DI-UMONS : Dépôt institutionnel de l’université de Mons

Recherche transversale
(titres de publication, de périodique et noms de colloque inclus)
2020-10-20 - Travail avec promoteur/Doctorat - Anglais - 170 page(s)

Laraba Sohaib , "Deep Learning for Skeleton-Based Human Action Recognition", Dutoit Thierry (p) , Tilmanne Joëlle , soutenue le 2020-10-20

  • Codes CREF : Sciences de l'ingénieur (DI2000), Informatique mathématique (DI1160)
  • Jury : Siebert Xavier (p) , Gosselin Bernard , Sahli Hichem, Taleb-Ahmed Abdelmalik, Wannous Hazem
  • Unités de recherche UMONS : Information, Signal et Intelligence artificielle (F105)
  • Instituts UMONS : Institut de Recherche en Technologies de l’Information et Sciences de l’Informatique (InforTech), Institut NUMEDIART pour les Technologies des Arts Numériques (Numédiart)
  • Centres UMONS : Centre de Recherche en Technologie de l’Information (CRTI)
Texte intégral :

Abstract(s) :

(Anglais) Human action recognition from videos has a wide range of applications, including video surveillance and security, human-computer interaction, robotics, health care, etc.
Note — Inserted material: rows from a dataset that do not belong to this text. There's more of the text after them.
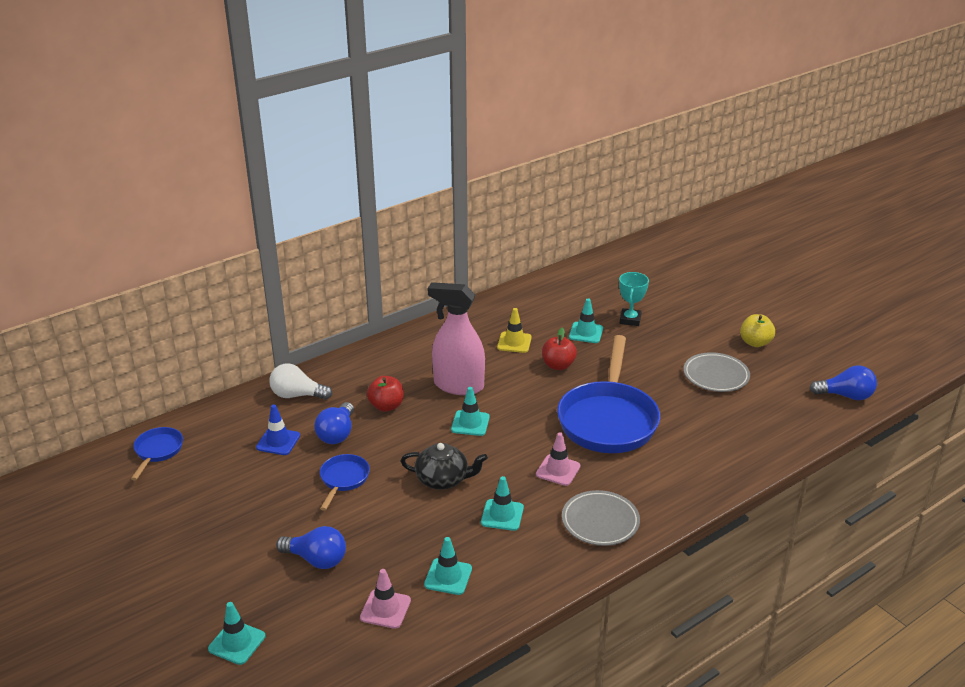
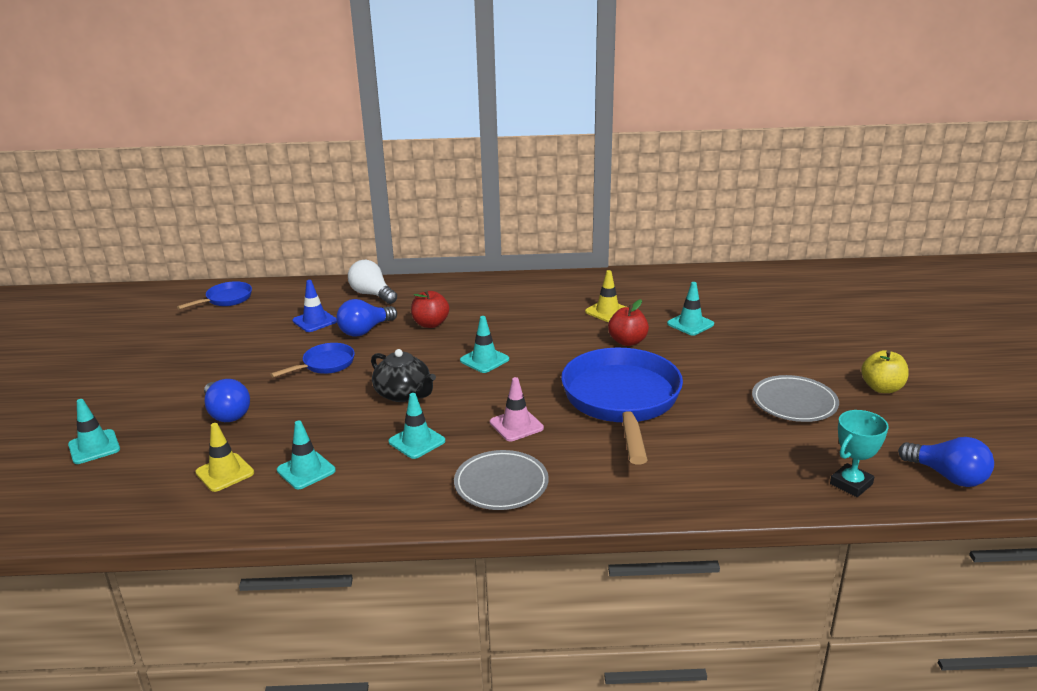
camera: 35 degrees right, 5 degrees down
pink traffic cone [360,569,411,629] -> yellow traffic cone [195,423,254,492]
pink spray bottle [428,282,485,395] -> none
blue pan [557,335,660,453] -> blue pan turned 135 degrees clockwise [561,348,683,464]
turquoise trophy [619,272,649,326] -> turquoise trophy moved to [830,410,889,497]

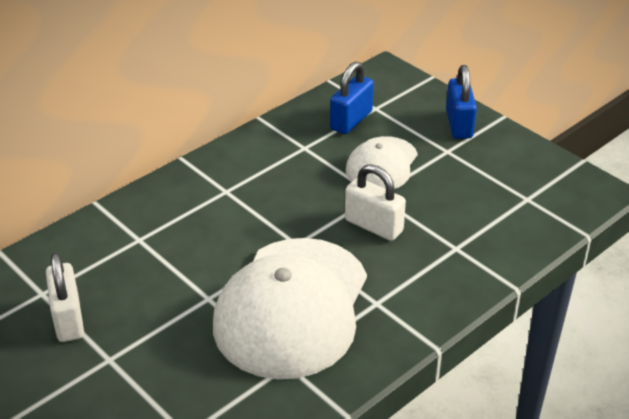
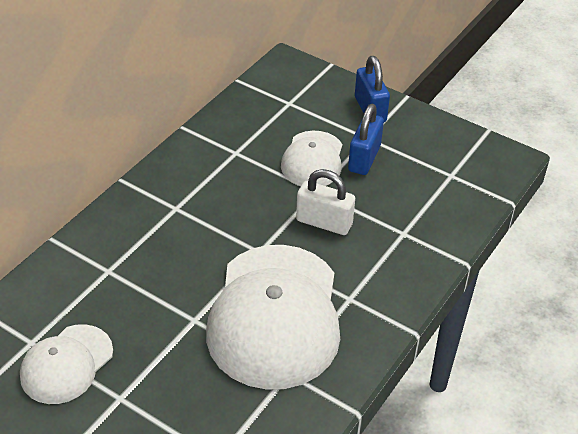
camera: 15 degrees left, 5 degrees up
white padlock [46,253,84,342] -> white cap [20,324,113,404]
blue padlock [330,62,374,134] -> blue padlock moved to [348,104,384,175]

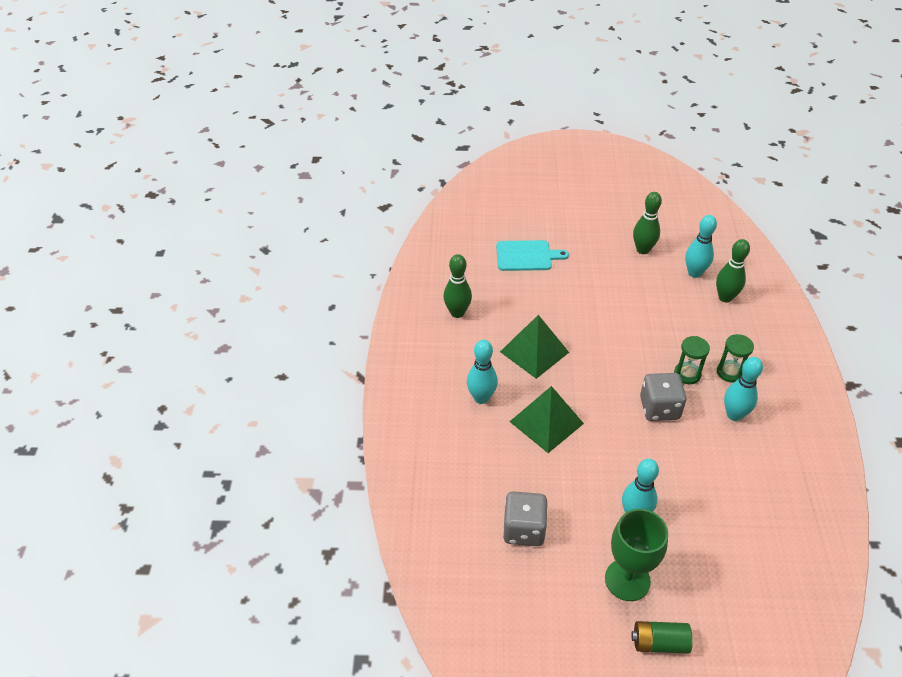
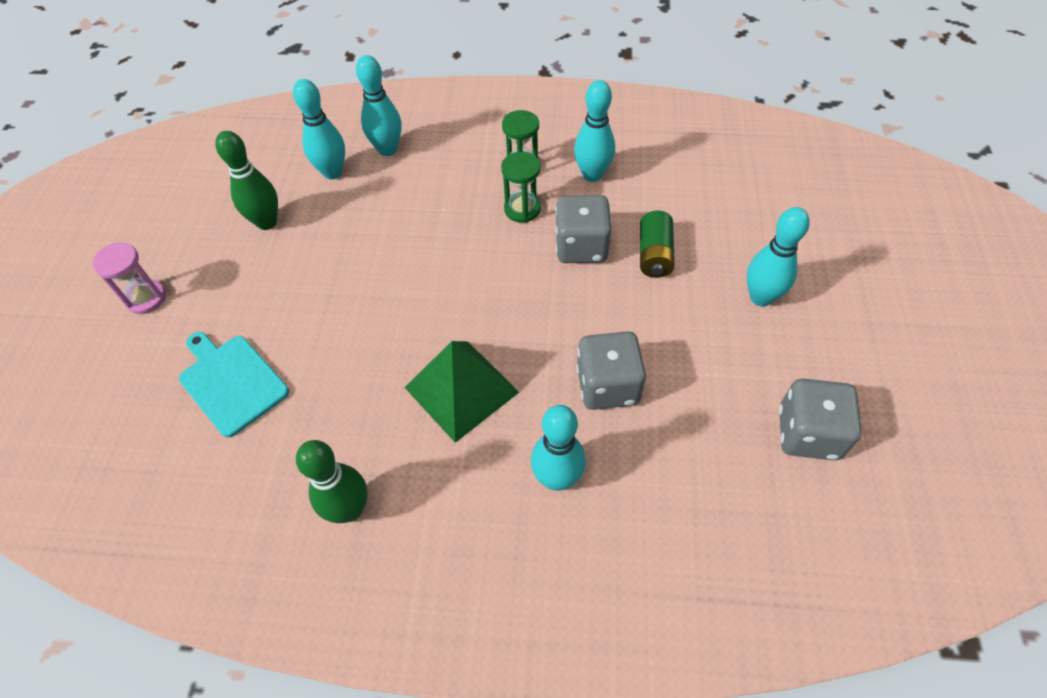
camera: 85 degrees left, 10 degrees up
turquoise cutting board [496,240,569,271] -> turquoise cutting board turned 45 degrees counterclockwise [179,332,289,438]
green pyramid [510,386,584,453] -> grey dice [576,331,646,410]
green goblet [605,509,668,601] -> none
green battery [631,621,693,654] -> green battery moved to [640,210,675,278]
green bowling pin [716,239,750,303] -> turquoise bowling pin [356,55,402,156]
none -> pink hourglass [93,242,166,314]

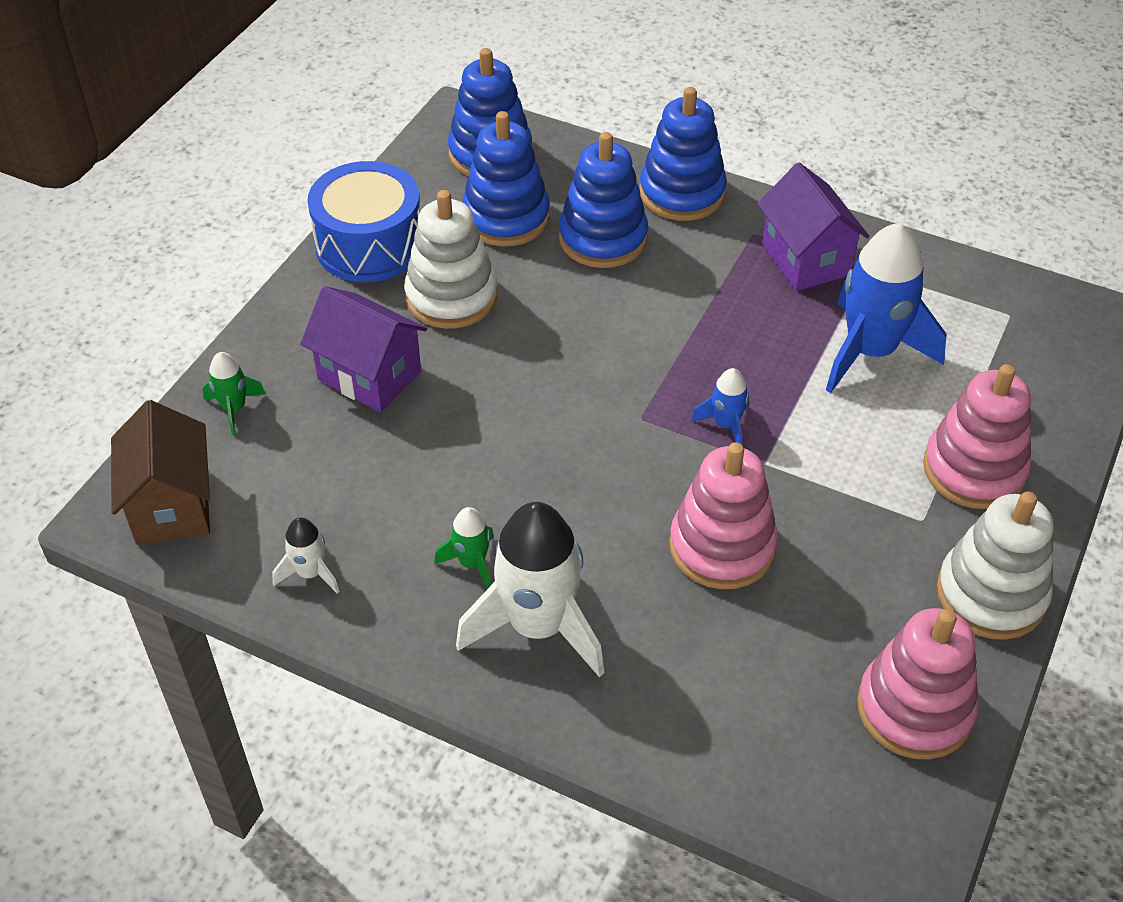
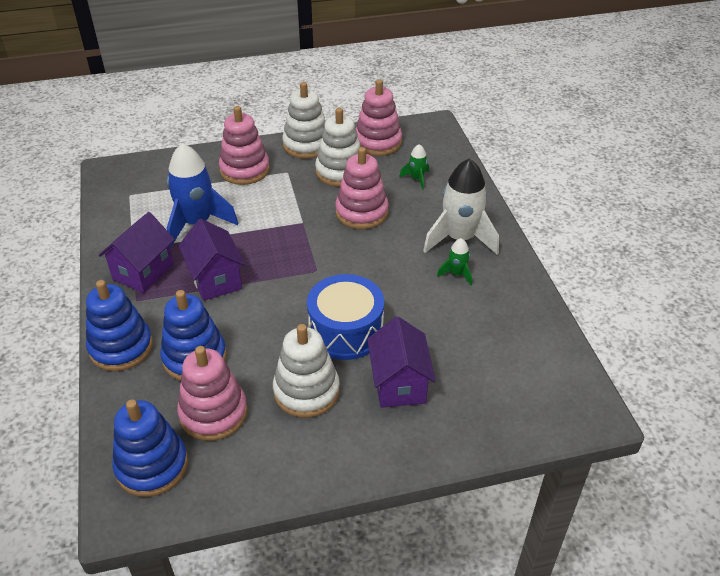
camera: 130 degrees left, 5 degrees down
brown house [111,400,210,545] -> none
green rocket [202,352,266,435] -> green rocket moved to [399,144,429,190]
white rocket [272,517,340,594] -> none
blue drum [307,161,420,282] -> blue drum moved to [307,274,384,360]
blue stacking toy [462,111,550,246] -> pink stacking toy [177,346,248,441]
blue rocket [691,368,749,445] -> none
none -> purple house [178,219,245,301]
none -> white stacking toy [315,108,360,187]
Nowadays, 3D skeleton-based action recognition has drawn increasing attention thanks to the availability of low-cost motion capture devices, and accessibility of large-scale 3D skeleton datasets, in addition to real-time skeleton estimation algorithms. In the first part of this thesis, we present a novel representation of motion capture sequences for 3D skeleton-based action recognition. The proposed approach consists of representing the 3D skeleton sequences into RGB image-like data and leveraging recent convolutional neural networks (CNNs) to model the long-term temporal and spatial structural information for action recognition. Extensive experiments have shown the superiority of the proposed approach over the state-of-the-art methods for 3D skeleton-based action recognition. In order to extract skeleton sequences, different devices extract first the depth information using multiple technologies (stereo, time-of-flight, etc.), then 3D skeleton poses are extracted using different algorithms. In the very late years, new researches proposed to extract skeleton sequences directly from RGB videos. The most precise methods extract 2D skeletons in real-time and with high accuracy. In the second part of this thesis, we leverage these tools to extend the use of our proposed approach to RGB videos. We first extract 2D skeleton sequences from RGB videos, and then, following approximately the same process as in the first part, we use CNNs for human action recognition. Different experiments showed that the proposed method outperforms different state-of-the-art methods on a large benchmark dataset. Another contribution of this thesis relates to the interpretability of deep learning models. Deep learning models are still considered alchemy due to the lack of understanding of their internal operations. Interpretability is a crucial task to understand and trust the decisions made by the machine learning model. Thus, we propose in the third part of this thesis to use CNN interpretation methods to understand the behavior of our classifier and extract the most informative joints during the execution of a particular action. This method allows us to see from the CNN point of view the most important joints, and understand why certain actions are confused by the proposed classifier.